(Beginning of Provided data)

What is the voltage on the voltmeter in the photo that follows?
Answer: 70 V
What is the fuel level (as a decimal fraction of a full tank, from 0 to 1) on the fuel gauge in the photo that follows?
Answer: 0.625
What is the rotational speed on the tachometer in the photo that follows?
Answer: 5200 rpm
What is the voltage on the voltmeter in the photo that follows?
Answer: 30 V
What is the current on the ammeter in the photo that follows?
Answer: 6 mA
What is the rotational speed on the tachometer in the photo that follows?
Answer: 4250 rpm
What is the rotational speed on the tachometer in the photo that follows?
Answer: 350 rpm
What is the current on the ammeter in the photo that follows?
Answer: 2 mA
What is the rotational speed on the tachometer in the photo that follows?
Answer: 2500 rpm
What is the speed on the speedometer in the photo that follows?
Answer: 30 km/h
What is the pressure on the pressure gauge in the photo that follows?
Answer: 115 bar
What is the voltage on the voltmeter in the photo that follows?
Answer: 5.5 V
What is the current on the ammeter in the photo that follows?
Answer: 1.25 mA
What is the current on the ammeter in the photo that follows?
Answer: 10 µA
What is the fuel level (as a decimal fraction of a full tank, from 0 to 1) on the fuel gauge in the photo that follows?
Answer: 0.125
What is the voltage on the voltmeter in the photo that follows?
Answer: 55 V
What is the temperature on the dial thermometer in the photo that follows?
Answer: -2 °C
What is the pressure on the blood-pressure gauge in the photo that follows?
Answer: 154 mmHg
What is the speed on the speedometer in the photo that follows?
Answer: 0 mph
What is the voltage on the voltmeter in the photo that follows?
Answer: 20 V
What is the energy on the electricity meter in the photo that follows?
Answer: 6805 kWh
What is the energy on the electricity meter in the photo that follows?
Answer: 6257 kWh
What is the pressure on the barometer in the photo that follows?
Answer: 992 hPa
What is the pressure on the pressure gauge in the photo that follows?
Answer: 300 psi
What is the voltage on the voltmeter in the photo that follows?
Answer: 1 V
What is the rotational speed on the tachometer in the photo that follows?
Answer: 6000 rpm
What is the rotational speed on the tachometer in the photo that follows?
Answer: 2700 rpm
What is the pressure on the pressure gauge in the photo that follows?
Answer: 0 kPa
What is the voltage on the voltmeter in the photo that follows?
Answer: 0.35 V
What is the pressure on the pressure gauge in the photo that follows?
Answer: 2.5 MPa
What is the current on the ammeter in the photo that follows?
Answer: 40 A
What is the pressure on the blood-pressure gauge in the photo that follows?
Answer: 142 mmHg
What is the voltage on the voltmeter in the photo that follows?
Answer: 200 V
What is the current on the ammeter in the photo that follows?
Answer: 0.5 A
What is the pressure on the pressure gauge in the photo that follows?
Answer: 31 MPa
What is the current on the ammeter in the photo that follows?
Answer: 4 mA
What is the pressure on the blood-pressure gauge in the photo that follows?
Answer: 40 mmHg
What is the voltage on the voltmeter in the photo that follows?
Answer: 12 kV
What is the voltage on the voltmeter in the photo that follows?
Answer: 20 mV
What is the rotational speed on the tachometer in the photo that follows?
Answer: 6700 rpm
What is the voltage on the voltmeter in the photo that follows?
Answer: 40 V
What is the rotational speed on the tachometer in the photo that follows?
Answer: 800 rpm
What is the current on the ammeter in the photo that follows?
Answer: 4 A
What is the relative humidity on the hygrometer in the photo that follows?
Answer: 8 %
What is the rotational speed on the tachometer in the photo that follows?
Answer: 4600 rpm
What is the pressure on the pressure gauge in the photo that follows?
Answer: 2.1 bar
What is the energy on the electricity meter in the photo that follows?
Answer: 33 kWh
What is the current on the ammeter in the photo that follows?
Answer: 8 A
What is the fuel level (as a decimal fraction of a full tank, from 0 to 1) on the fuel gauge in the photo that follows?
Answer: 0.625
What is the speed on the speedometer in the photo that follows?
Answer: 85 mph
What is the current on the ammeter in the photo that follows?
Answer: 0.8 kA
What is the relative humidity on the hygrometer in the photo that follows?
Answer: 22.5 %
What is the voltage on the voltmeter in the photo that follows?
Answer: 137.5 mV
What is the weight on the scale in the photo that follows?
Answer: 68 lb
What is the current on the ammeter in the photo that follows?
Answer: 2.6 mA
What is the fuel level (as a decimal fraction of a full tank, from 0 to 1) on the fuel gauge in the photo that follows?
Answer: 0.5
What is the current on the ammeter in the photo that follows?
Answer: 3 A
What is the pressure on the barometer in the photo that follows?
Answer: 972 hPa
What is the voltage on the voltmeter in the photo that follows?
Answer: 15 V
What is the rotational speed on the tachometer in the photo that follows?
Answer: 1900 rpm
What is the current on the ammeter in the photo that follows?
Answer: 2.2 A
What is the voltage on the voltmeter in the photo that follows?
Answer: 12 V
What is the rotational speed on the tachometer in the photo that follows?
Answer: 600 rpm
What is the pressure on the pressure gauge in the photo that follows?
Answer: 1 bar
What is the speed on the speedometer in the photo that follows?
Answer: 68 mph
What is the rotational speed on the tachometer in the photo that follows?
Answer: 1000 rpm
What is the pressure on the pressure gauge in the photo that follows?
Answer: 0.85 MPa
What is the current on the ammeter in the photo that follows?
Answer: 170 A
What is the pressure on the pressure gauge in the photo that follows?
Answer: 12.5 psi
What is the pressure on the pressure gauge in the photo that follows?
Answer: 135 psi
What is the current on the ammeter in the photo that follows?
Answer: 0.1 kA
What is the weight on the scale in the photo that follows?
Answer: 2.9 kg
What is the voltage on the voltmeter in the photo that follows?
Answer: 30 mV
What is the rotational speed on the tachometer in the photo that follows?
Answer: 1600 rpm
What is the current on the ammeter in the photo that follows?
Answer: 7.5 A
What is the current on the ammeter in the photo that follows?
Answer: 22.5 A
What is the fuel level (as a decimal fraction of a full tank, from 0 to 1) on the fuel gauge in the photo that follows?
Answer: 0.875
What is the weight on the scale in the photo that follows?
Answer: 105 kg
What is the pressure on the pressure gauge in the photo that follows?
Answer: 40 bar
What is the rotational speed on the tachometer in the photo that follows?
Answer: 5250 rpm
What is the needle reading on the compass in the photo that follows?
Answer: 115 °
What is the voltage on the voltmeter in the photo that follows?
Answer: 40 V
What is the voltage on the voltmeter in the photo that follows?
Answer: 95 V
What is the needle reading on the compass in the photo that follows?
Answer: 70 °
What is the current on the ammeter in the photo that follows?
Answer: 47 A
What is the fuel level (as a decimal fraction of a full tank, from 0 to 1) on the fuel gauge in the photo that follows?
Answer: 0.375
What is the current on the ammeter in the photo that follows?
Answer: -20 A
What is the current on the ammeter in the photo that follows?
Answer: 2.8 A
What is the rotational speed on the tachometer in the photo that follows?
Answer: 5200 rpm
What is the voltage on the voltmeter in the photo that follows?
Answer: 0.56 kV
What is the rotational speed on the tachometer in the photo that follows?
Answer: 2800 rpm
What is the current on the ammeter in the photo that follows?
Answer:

(End of Provided data)

- What needs to be done -
Please update the listing above by replacing every "tachometer" with "rev counter" and keeping everything else the same.

- Answer space -
What is the voltage on the voltmeter in the photo that follows?
Answer: 70 V
What is the fuel level (as a decimal fraction of a full tank, from 0 to 1) on the fuel gauge in the photo that follows?
Answer: 0.625
What is the rotational speed on the rev counter in the photo that follows?
Answer: 5200 rpm
What is the voltage on the voltmeter in the photo that follows?
Answer: 30 V
What is the current on the ammeter in the photo that follows?
Answer: 6 mA
What is the rotational speed on the rev counter in the photo that follows?
Answer: 4250 rpm
What is the rotational speed on the rev counter in the photo that follows?
Answer: 350 rpm
What is the current on the ammeter in the photo that follows?
Answer: 2 mA
What is the rotational speed on the rev counter in the photo that follows?
Answer: 2500 rpm
What is the speed on the speedometer in the photo that follows?
Answer: 30 km/h
What is the pressure on the pressure gauge in the photo that follows?
Answer: 115 bar
What is the voltage on the voltmeter in the photo that follows?
Answer: 5.5 V
What is the current on the ammeter in the photo that follows?
Answer: 1.25 mA
What is the current on the ammeter in the photo that follows?
Answer: 10 µA
What is the fuel level (as a decimal fraction of a full tank, from 0 to 1) on the fuel gauge in the photo that follows?
Answer: 0.125
What is the voltage on the voltmeter in the photo that follows?
Answer: 55 V
What is the temperature on the dial thermometer in the photo that follows?
Answer: -2 °C
What is the pressure on the blood-pressure gauge in the photo that follows?
Answer: 154 mmHg
What is the speed on the speedometer in the photo that follows?
Answer: 0 mph
What is the voltage on the voltmeter in the photo that follows?
Answer: 20 V
What is the energy on the electricity meter in the photo that follows?
Answer: 6805 kWh
What is the energy on the electricity meter in the photo that follows?
Answer: 6257 kWh
What is the pressure on the barometer in the photo that follows?
Answer: 992 hPa
What is the pressure on the pressure gauge in the photo that follows?
Answer: 300 psi
What is the voltage on the voltmeter in the photo that follows?
Answer: 1 V
What is the rotational speed on the rev counter in the photo that follows?
Answer: 6000 rpm
What is the rotational speed on the rev counter in the photo that follows?
Answer: 2700 rpm
What is the pressure on the pressure gauge in the photo that follows?
Answer: 0 kPa
What is the voltage on the voltmeter in the photo that follows?
Answer: 0.35 V
What is the pressure on the pressure gauge in the photo that follows?
Answer: 2.5 MPa
What is the current on the ammeter in the photo that follows?
Answer: 40 A
What is the pressure on the blood-pressure gauge in the photo that follows?
Answer: 142 mmHg
What is the voltage on the voltmeter in the photo that follows?
Answer: 200 V
What is the current on the ammeter in the photo that follows?
Answer: 0.5 A
What is the pressure on the pressure gauge in the photo that follows?
Answer: 31 MPa
What is the current on the ammeter in the photo that follows?
Answer: 4 mA
What is the pressure on the blood-pressure gauge in the photo that follows?
Answer: 40 mmHg
What is the voltage on the voltmeter in the photo that follows?
Answer: 12 kV
What is the voltage on the voltmeter in the photo that follows?
Answer: 20 mV
What is the rotational speed on the rev counter in the photo that follows?
Answer: 6700 rpm
What is the voltage on the voltmeter in the photo that follows?
Answer: 40 V
What is the rotational speed on the rev counter in the photo that follows?
Answer: 800 rpm
What is the current on the ammeter in the photo that follows?
Answer: 4 A
What is the relative humidity on the hygrometer in the photo that follows?
Answer: 8 %
What is the rotational speed on the rev counter in the photo that follows?
Answer: 4600 rpm
What is the pressure on the pressure gauge in the photo that follows?
Answer: 2.1 bar
What is the energy on the electricity meter in the photo that follows?
Answer: 33 kWh
What is the current on the ammeter in the photo that follows?
Answer: 8 A
What is the fuel level (as a decimal fraction of a full tank, from 0 to 1) on the fuel gauge in the photo that follows?
Answer: 0.625
What is the speed on the speedometer in the photo that follows?
Answer: 85 mph
What is the current on the ammeter in the photo that follows?
Answer: 0.8 kA
What is the relative humidity on the hygrometer in the photo that follows?
Answer: 22.5 %
What is the voltage on the voltmeter in the photo that follows?
Answer: 137.5 mV
What is the weight on the scale in the photo that follows?
Answer: 68 lb
What is the current on the ammeter in the photo that follows?
Answer: 2.6 mA
What is the fuel level (as a decimal fraction of a full tank, from 0 to 1) on the fuel gauge in the photo that follows?
Answer: 0.5
What is the current on the ammeter in the photo that follows?
Answer: 3 A
What is the pressure on the barometer in the photo that follows?
Answer: 972 hPa
What is the voltage on the voltmeter in the photo that follows?
Answer: 15 V
What is the rotational speed on the rev counter in the photo that follows?
Answer: 1900 rpm
What is the current on the ammeter in the photo that follows?
Answer: 2.2 A
What is the voltage on the voltmeter in the photo that follows?
Answer: 12 V
What is the rotational speed on the rev counter in the photo that follows?
Answer: 600 rpm
What is the pressure on the pressure gauge in the photo that follows?
Answer: 1 bar
What is the speed on the speedometer in the photo that follows?
Answer: 68 mph
What is the rotational speed on the rev counter in the photo that follows?
Answer: 1000 rpm
What is the pressure on the pressure gauge in the photo that follows?
Answer: 0.85 MPa
What is the current on the ammeter in the photo that follows?
Answer: 170 A
What is the pressure on the pressure gauge in the photo that follows?
Answer: 12.5 psi
What is the pressure on the pressure gauge in the photo that follows?
Answer: 135 psi
What is the current on the ammeter in the photo that follows?
Answer: 0.1 kA
What is the weight on the scale in the photo that follows?
Answer: 2.9 kg
What is the voltage on the voltmeter in the photo that follows?
Answer: 30 mV
What is the rotational speed on the rev counter in the photo that follows?
Answer: 1600 rpm
What is the current on the ammeter in the photo that follows?
Answer: 7.5 A
What is the current on the ammeter in the photo that follows?
Answer: 22.5 A
What is the fuel level (as a decimal fraction of a full tank, from 0 to 1) on the fuel gauge in the photo that follows?
Answer: 0.875
What is the weight on the scale in the photo that follows?
Answer: 105 kg
What is the pressure on the pressure gauge in the photo that follows?
Answer: 40 bar
What is the rotational speed on the rev counter in the photo that follows?
Answer: 5250 rpm
What is the needle reading on the compass in the photo that follows?
Answer: 115 °
What is the voltage on the voltmeter in the photo that follows?
Answer: 40 V
What is the voltage on the voltmeter in the photo that follows?
Answer: 95 V
What is the needle reading on the compass in the photo that follows?
Answer: 70 °
What is the current on the ammeter in the photo that follows?
Answer: 47 A
What is the fuel level (as a decimal fraction of a full tank, from 0 to 1) on the fuel gauge in the photo that follows?
Answer: 0.375
What is the current on the ammeter in the photo that follows?
Answer: -20 A
What is the current on the ammeter in the photo that follows?
Answer: 2.8 A
What is the rotational speed on the rev counter in the photo that follows?
Answer: 5200 rpm
What is the voltage on the voltmeter in the photo that follows?
Answer: 0.56 kV
What is the rotational speed on the rev counter in the photo that follows?
Answer: 2800 rpm
What is the current on the ammeter in the photo that follows?
Answer:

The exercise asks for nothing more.